Türkiye’ye özgü olan Türk kahvesi yalnızca hazırlanma biçimi açısından Türkiye’ye aittir. Çünkü Türkiye bir kahve üreticisi değildir. Türk kahvesi adı sadece bu kahvenin kendine özel olan demleme yönteminden dolayı gelir. En çok bilinen ve söylenen hikayede yazılana göre Türkler kahve ile 16. yüzyılda kahvenin Osmanlı başkenti İstanbul’a Yemen valisi tarafından getirilmesi ile tanışmıştır ve böyle Türk kahvesinin serüveni Osmanlıların kahveyi çok sevmeleri ve bir sürü kahvehaneler açılması ile başlamıştır.
O dönemde Türk kahvesini demlemek için bakır cezve kullanılıyor, sunum için gümüş fincanlar tercih ediliyor, kahveyi içmeden önce şerbet ve tatlı ikramları yapılıyordu. Bu şekilde sunulan Türk kahvesi her şey de olduğu gibi gerek demleme yöntemi olsun gerek sunum şekli olsun birtakım değişikliklere uğrayarak günümüze kadar ulaşmıştır.
En iyi şekilde bol köpüklü Türk kahvesi yapabilmek için kahve çekirdeklerinin çok ince bir şekilde toz gibi çekilmiş olması gerekir. Türk kahvesi yapımı için iki farklı yöntem bulunur. Bunlardan birincisinde cezvenin içine yapılacak olan her bir fincan Türk kahvesi için bir fincan su konulur ve yine her fincan kahveye 1 tatlı kaşığı kahve tozu ve isteğe bağlı olarak da miktarını ayarlayabileceğiniz 1 çay kaşığı şekeri ilave edin.
Kahve tozunu su ile iyice karıştırıp tamamen karışmasını sağlayın. Kısık ateşe yerleştirdiğiniz cezveyi artık karıştırmamalısınız. Kahve kaynayana kadar bu şekilde kısık ateşte demleyin. Kaynamaya başladığında kahvenin üstünde oluşan köpüğü kaşık ile ayırarak fincanlara paylaştırın.
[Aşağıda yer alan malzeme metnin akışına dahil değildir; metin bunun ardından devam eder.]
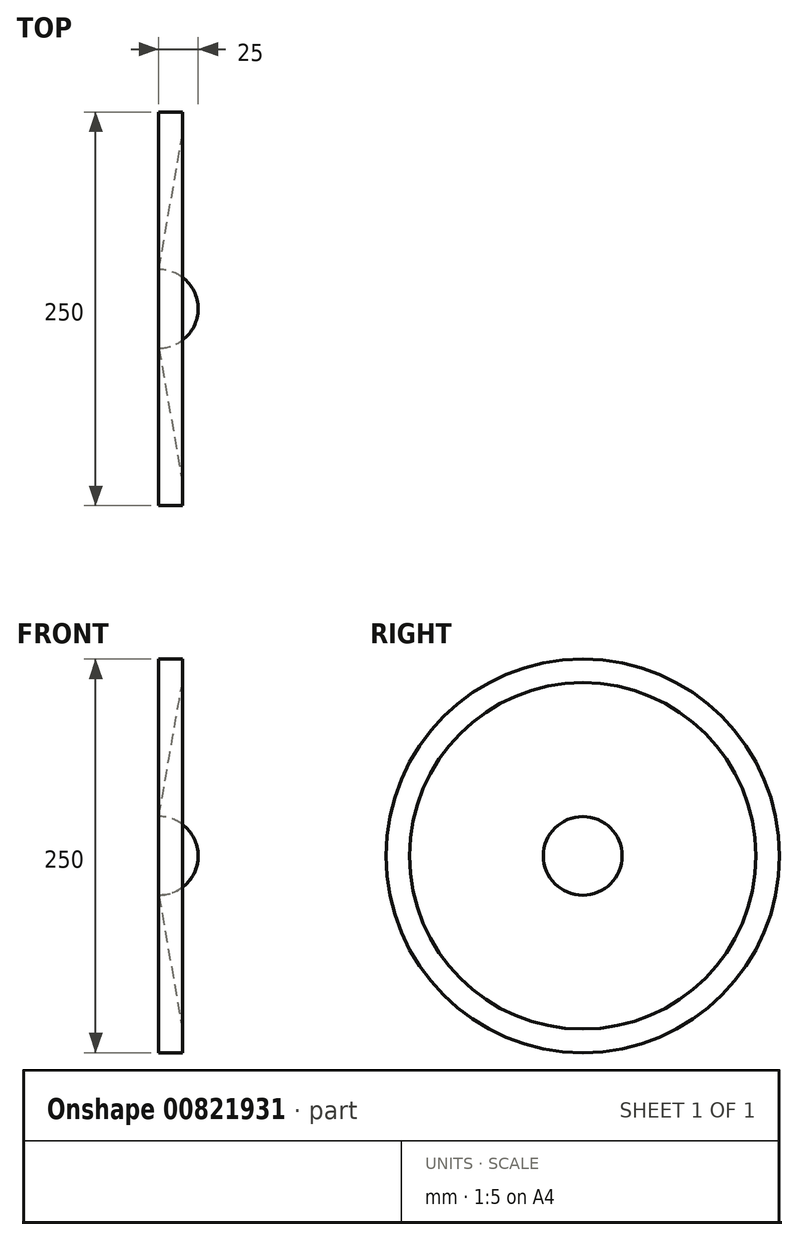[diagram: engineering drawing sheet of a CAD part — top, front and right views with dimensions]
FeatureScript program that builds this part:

Daha sonra kahveyi tekrardan kaynatarak fincanlara hepsini dağıtın.
Bu yöntemde kullanılan malzemeler ve miktarları diğer yöntem ile aynıdır. Fakat bu yöntemde pişirme yöntemi biraz farklıdır. Bu kahve pişirme yöntemi buzdolabından çıkartılan soğuk su kullanılarak yapılır. Yine kısık ateşte pişirilen kahve kaynamaya başlayınca diğer yöntemde olduğu gibi köpük tüm fincanlara dağıtılır. Köpükler dağıtıldıktan sona tekrar kaynatılan kahve fincanların yarısını dolduracak şekilde tüm fincanlara doldurulur. Daha sonra ocakta ikinci kez tekrardan kaynatılarak fincanlar sırası ile tamamen doldurulur ve servis edilir.